La disfagia negli anziani

"E' importante valutare periodicamente la funzionalità deglutitoria, in modo da intervenire ai primi sintomi di disfagia ed eventualmente sostituire un farmaco con un principio attivo meno dannoso".

Ben l’87% degli anziani – quasi 9 su 10 – che risiedono in Residenze sanitarie assistite assume da 1 a 4 farmaci al giorno che potenzialmente provocano disfagia, ovvero la difficoltà ad ingerire cibi solidi o liquidi, aumentando così il rischio di malnutrizione.

È quanto emerge da uno studio condotto dall’Irccs Inrca – Istituto Nazionale di Riposo e Cura per Anziani – presentato al “6° Congresso Europeo dei disturbi della deglutizione”.

“La disfagia comporta l’alterazione delle normali funzioni deglutitorie, interessa in genere il 20% delle persone sopra i 50 anni e dal 30 al 60% degli anziani che vivono in strutture residenziali o case di riposo” – spiega Paolo Orlandoni, responsabile dell’Unità operativa di Nutrizione clinica dell’Inrca – Riguarda l’area della cavità orale, oppure faringe o esofago e può essere causata dall’indebolimento dei muscoli dovuto all’invecchiamento o da malattie neurodegenerative come Alzheimer e Parkinson, nonché da farmaci assunti in maniera continuativa (disfagia iatrogena) dagli anziani”.

“Sono tre i meccanismi con cui i farmaci incidono negativamente sul processo deglutitorio” – spiega Claudia Venturini, medico nutrizionista Inrca e coautrice dello studio – Il primo è l’effetto collaterale del farmaco, ad esempio di medicine che riducono la produzione di saliva (xerostomia), riscontrate nell’11% del campione e che contengono soprattutto cytalopram, metoclopramide, paroxetina e lisinopril, oppure di antipsicotici e neurolettici, assunti dal 25%, i cui principi attivi più comuni sono la quietapina, la clozapina, l’olanzapina, il risperidone e l’aloperidolo. Poi ci sono le complicanze dovute all’azione terapeutica: è il caso dei narcotici e degli antiepilettici che, agendo sul sistema nervoso centrale, riducono vigilanza e attenzione, compromettendo così la sicurezza del processo deglutitorio. Contengono generalmente ossicodone, fenobarbital, prednisone, clonazepam, diazepam, paracetamolo e codeina oppure morfina. Ne fa uso il 32% dei pazienti dello studio. Alcuni farmaci infine producono danni alla mucosa esofagea, come gli antinfiammatori non steroidei e i bifosfonati (ibuprofene e acido acetilsalicilico) o gli integratori di ferro o di potassio, comunemente usati dalle persone in età avanzata per lunghi periodi come nel trattamento dell’osteoporosi o per problemi cardiaci (riscontrati nel 29% dei pazienti).”.

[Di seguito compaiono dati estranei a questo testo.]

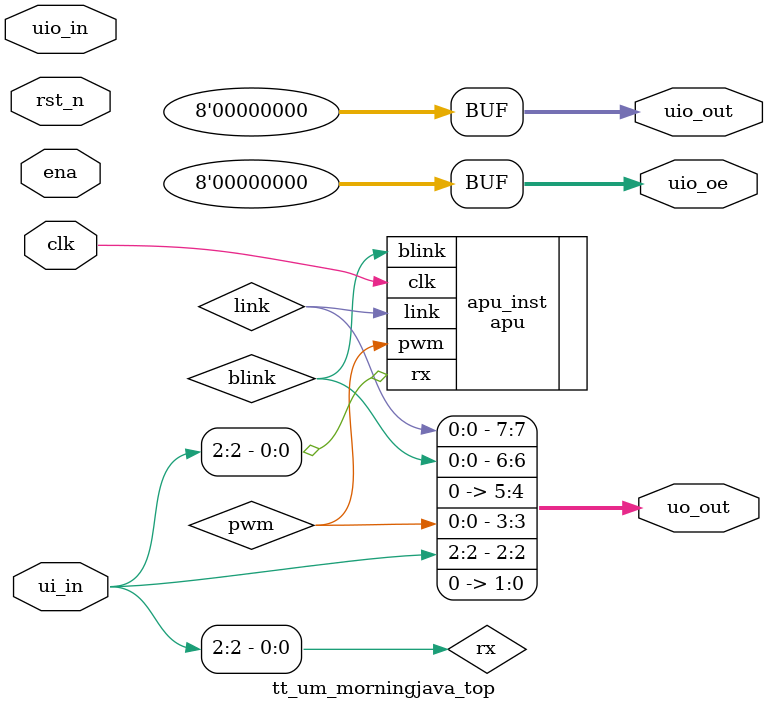
<source format=v>

`default_nettype none

module tt_um_morningjava_top (
  input  wire       clk,      // System clock, 1.789773 MHz
  /* verilator lint_off UNUSEDSIGNAL */
  input  wire       rst_n,    // (unused) Active-low asynchronous reset
  input  wire       ena,      // (unused) Active-high design is selected
  input  wire [7:0] uio_in,   // (unused) Bidirectional input
  /* verilator lint_on UNUSEDSIGNAL */
  input  wire [7:0] ui_in,    // Dedicated inputs
  output wire [7:0] uo_out,   // Dedicated outputs
  output wire [7:0] uio_out,  // (unused) Bidirectional output
  output wire [7:0] uio_oe    // (unused) Bidirectional enable (active-high: 0=input, 1=output)
);

  wire blink;
  wire link;
  wire pwm;
  wire rx = ui_in[2];        // UART RX

  assign uo_out[0] = 0;
  assign uo_out[1] = 0;
  assign uo_out[2] = rx;     // UART TX, serial loop-back to host
  assign uo_out[3] = pwm;    // PWM audio output
  assign uo_out[4] = 0;
  assign uo_out[5] = 0;
  assign uo_out[6] = blink;  // 1 Hz blink
  assign uo_out[7] = link;   // RX activity status
  assign uio_out = 0;
  assign uio_oe = 0;

  apu #(
    .CLKRATE(1_789_773),  // actual APU clock frequency
    .BAUDRATE(9600)       // serial baud rate
  ) apu_inst (
    .clk  (clk),
    .rx   (rx),
    .blink(blink),
    .link (link),
    .pwm  (pwm)
  );

endmodule

</source>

“Specialmente negli anziani soggetti a polifarmacoterapia – aggiunge la dott.ssa – è importante quindi valutare periodicamente la funzionalità deglutitoria, in modo da intervenire ai primi sintomi di disfagia ed eventualmente sostituire un farmaco potenzialmente lesivo con un principio attivo meno dannoso, o addirittura sospenderlo se non strettamente necessario”.

La gestione della disfagia è una pratica complessa, che richiede la presenza di un gruppo di lavoro interdisciplinare costituito da esperti con competenze specifiche.